The VCSEL 13 is used as a light source of an optical module for transmission and amplification of light source data, in which a circular laser beam is perpendicularly emitted to a surface of the substrate. Conventionally, an LED and an edge-emitting laser diode have been widely used as the VCSEL and, since 1990, a surface-emitting laser (SEL) has been used in optical fiber communication, interfacing, and parallel processing of mass-information instead.
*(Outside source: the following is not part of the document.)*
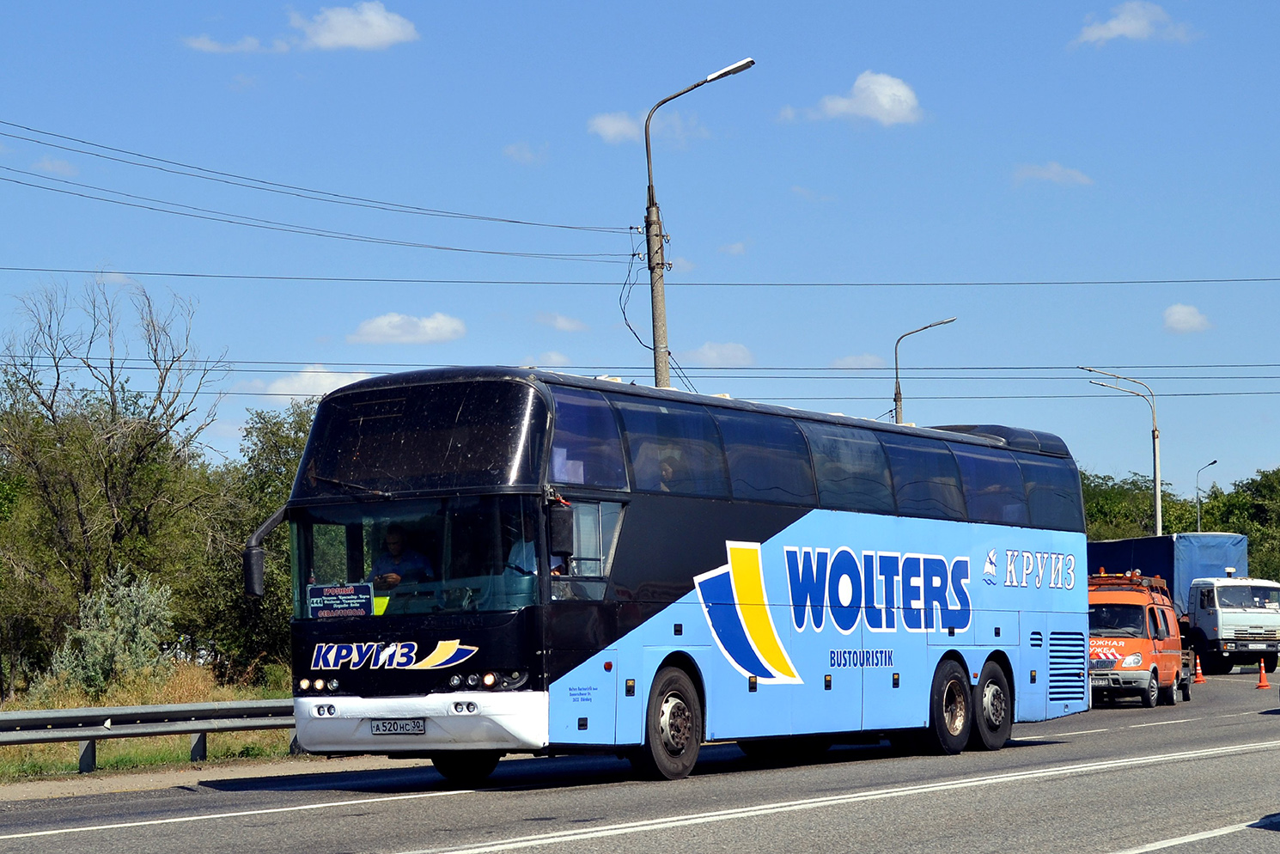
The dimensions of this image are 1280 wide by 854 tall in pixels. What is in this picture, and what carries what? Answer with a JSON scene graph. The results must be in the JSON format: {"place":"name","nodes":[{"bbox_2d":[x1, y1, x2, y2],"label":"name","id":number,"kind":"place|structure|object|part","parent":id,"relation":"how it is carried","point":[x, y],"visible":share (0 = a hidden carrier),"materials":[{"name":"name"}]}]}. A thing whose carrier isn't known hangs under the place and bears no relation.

However, the conventional VCSELs are disadvantageous in that the micro-lens 17 should be used if the transmission of the optical signal 19 is conducted through the opto-via holes 16, and their maximum allowable wavelength is 200 μm. Furthermore, it is difficult to embed a curved reflecting mirror or prism used in coupling of waveguide elements into the multi-layered PCB, and there is a problem of misalignment between the curved reflecting mirror or prism and the PCB when a plurality of mechanical drills are used in parallel to pierce the multi-layered PCB so as to connect multi-channel signals to each other. In other words, it is difficult to limit a light emitting distance from the VCSEL or photo diode within a range of 60 to 200 μm in a free space and to locate the micro-lens, the curved reflecting mirror, or the prism in the proper place so as to connect the VCSEL or photo diode to the optical waveguide or optical fiber in the multi-layered PCB.
Additionally, it is impossible to transmit the optical signal between locations more than 30 cm apart because a length of a silicon substrate, that is, a wafer, is 30 cm or less when a plastic polymer used as a material of the optical waveguide is spin-coated on the silicon substrate.